Ein Jahrhundert Wohnkultur & Gemeinschaft

Die GBMZ feiert ihr 100-jähriges Jubiläum - ein stolzer Rückblick des Geschäftsleiters Matthias Lüthi. Im Interview spricht er über Wendepunkte, innovative Schritte im Wohnungsbau und die Rolle der GBMZ in Sachen Nachhaltigkeit und Biodiversität.

gbmz genossenschaft - Katarina Wietlisbach

Katarina Wietlisbach

April 2024

gbmz genossenschaft - Siedlungslokal

Welche persönliche Bedeutung hat das 100-jährige Jubiläum der GBMZ für dich als Geschäftsleiter?

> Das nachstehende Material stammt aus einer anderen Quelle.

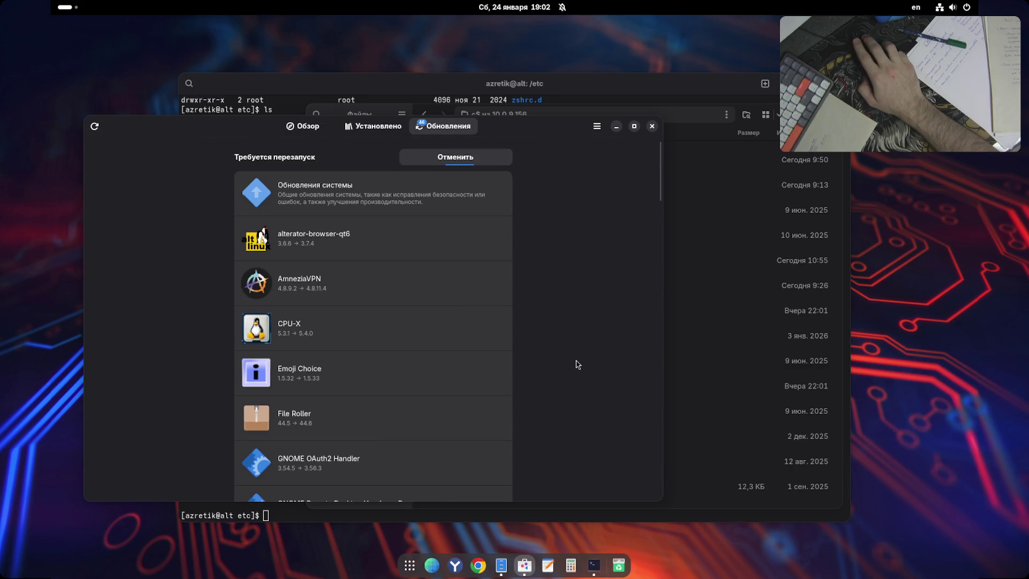
scroll(577, 364, "down", 20)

Es erfüllt mich mit Stolz, dass ich in den letzten 14 Jahren einen Beitrag zur Geschichte der GBMZ leisten konnte und nun mit meinem Team das Jubiläumsjahr planen darf. Ich bin allen Beteiligten dankbar für ihren grossen Einsatz vor und während dem Jubiläumsjahr. Wir sind seit langem intensiv mit den Vorbereitungsarbeiten beschäftigt und es gibt immer noch viel zu tun.

Natürlich freue ich mich auf die vielfältigen Events, die im Jubiläumsjahr geplant sind. Das absolute Highlight wird zweifellos das grosse Jubiläumsfest am 31. August 2024 sein, bei dem auch der Jubiläumsfilm seine Uraufführung feiern wird. Diesem Ereignis sehe ich mit besonderer Vorfreude entgegen.

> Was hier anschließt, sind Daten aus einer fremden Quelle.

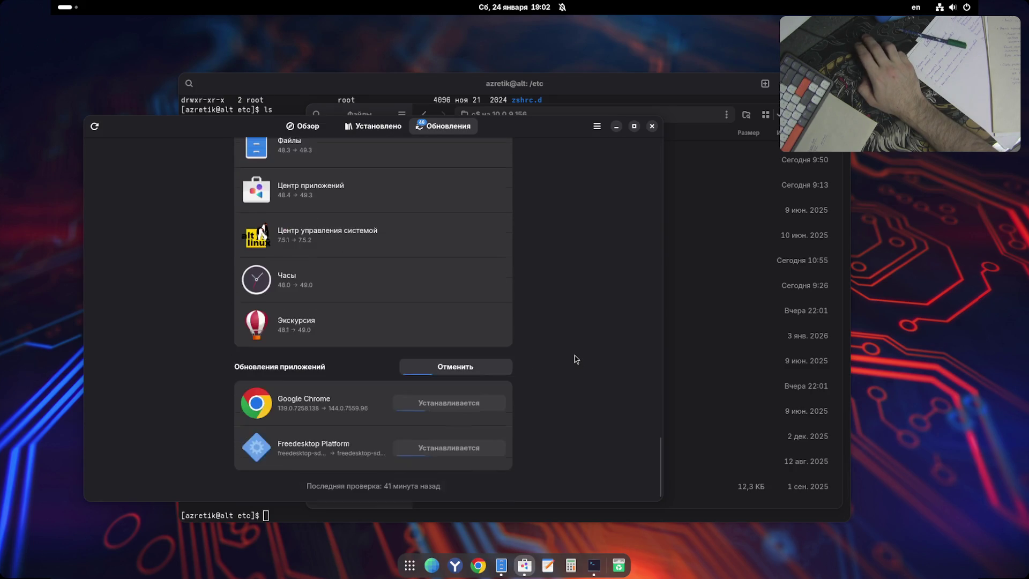
left_click(374, 129)
left_click(443, 126)
left_click(361, 131)
scroll(416, 335, "down", 6)
scroll(416, 342, "up", 6)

gbmz genossenschaft - Matthias Lüthi

Matthias Lüthi


Die GBMZ hat sich in 100 Jahren stark weiterentwickelt. Gibt es eine spezielle Veränderung oder einen Wendepunkt in der Geschichte der Genossenschaft, der dich besonders stolz macht?


Wir können stolz auf die Gründungsmitglieder der GBMZ sein, die trotz wirtschaftlicher Herausforderungen den Mut aufbrachten, die Genossenschaft ins Leben zu rufen. Ihr Ziel war es, preiswerten Wohnraum für Kleinfamilien zu schaffen und dadurch die soziale Integration sowie die gesellschaftlichen Aufstiegschancen ihrer Mitglieder zu fördern. Ein entscheidender Wendepunkt ereignete sich im Jahr 1932, als aus der Unternehmer-Baugenossenschaft eine Bau- und Mietergenossenschaft wurde. Die Stadt tolerierte nicht länger finanzielle Vorteile der am Genossenschaftskapital beteiligten Unternehmen durch die gegenseitige Vergabe von Bauaufträgen. Dieser Schritt markierte eine klare Veränderung in unserem Ansatz.

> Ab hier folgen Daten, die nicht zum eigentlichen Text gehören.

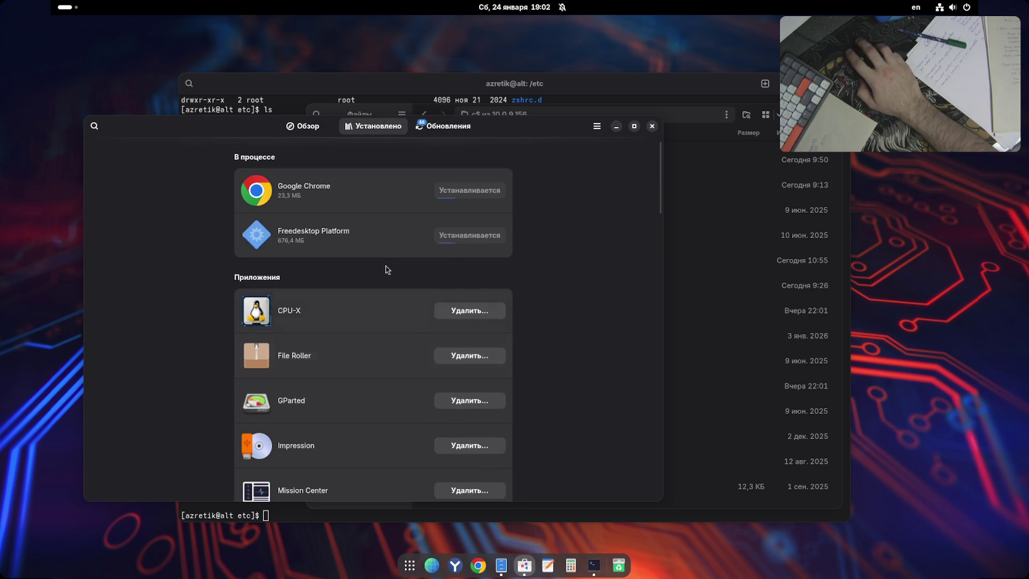
left_click(310, 131)
left_click(423, 127)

Ein weiteres bedeutendes Ereignis war zweifellos die ausserordentliche Generalversammlung vom 24. Oktober 2000. Auf dieser Versammlung wurde einem Kredit von 23 Mio. Franken für die Siedlung 'Neunbrunnen' in Zürich-Seebach zugestimmt. Dies läutete die erste Wachstumsphase nach 70 Jahren Stagnation ein. Im Jahr 1932 war die GBMZ mit 665 Wohnungen noch die zweitgrösste Baugenossenschaft, hinter der Allgemeinen Baugenossenschaft Zürich (ABZ), die damals 1'433 Wohnungen hatte. Heute zählt die GBMZ nicht mehr zu den ganz Grossen und hat im Vergleich zur ABZ (aktuell 5’086 Wohnungen) nur eine begrenzte Entwicklung erfahren.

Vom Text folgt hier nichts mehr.